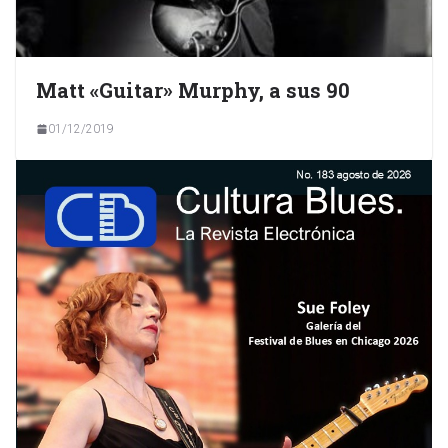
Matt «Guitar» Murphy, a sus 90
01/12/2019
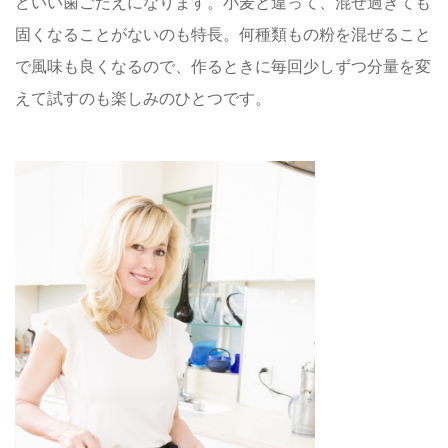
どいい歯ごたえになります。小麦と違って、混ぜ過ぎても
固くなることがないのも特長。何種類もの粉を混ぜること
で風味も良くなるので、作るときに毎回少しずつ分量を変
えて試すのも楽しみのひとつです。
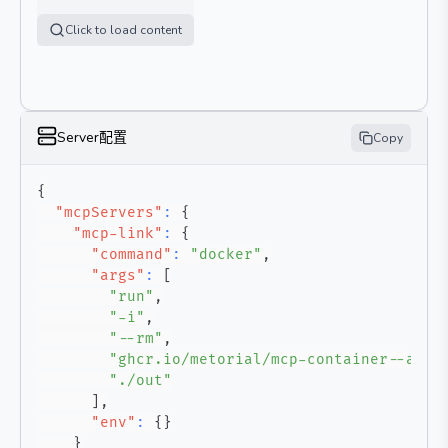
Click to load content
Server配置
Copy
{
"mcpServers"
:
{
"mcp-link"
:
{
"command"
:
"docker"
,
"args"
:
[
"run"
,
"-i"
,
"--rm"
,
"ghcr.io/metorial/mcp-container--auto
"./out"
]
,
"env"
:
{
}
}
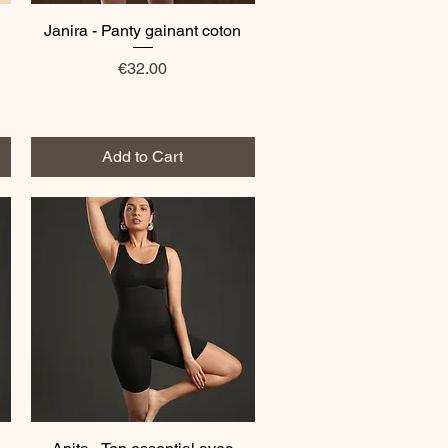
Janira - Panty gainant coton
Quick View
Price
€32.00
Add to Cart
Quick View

______

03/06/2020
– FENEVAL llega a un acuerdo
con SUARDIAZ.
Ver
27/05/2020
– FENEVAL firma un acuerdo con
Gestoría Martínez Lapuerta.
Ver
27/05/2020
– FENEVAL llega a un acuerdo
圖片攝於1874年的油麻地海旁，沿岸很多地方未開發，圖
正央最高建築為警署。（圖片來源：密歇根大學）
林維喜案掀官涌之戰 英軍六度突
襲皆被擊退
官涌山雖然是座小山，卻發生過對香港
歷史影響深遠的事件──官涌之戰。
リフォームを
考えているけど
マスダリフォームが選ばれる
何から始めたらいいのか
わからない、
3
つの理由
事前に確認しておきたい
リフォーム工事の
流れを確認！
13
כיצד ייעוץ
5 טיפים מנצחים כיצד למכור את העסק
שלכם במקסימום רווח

______

# [ASSIGNED TASK]
Find the line with "事前に確認しておきたい" in the material above. Reproduce it and each line after it up to and including the line with "שלכם במקסימום רווח".

# [RESPONSE TO THE TASK]
事前に確認しておきたい
リフォーム工事の
流れを確認！
13
כיצד ייעוץ
5 טיפים מנצחים כיצד למכור את העסק
שלכם במקסימום רווח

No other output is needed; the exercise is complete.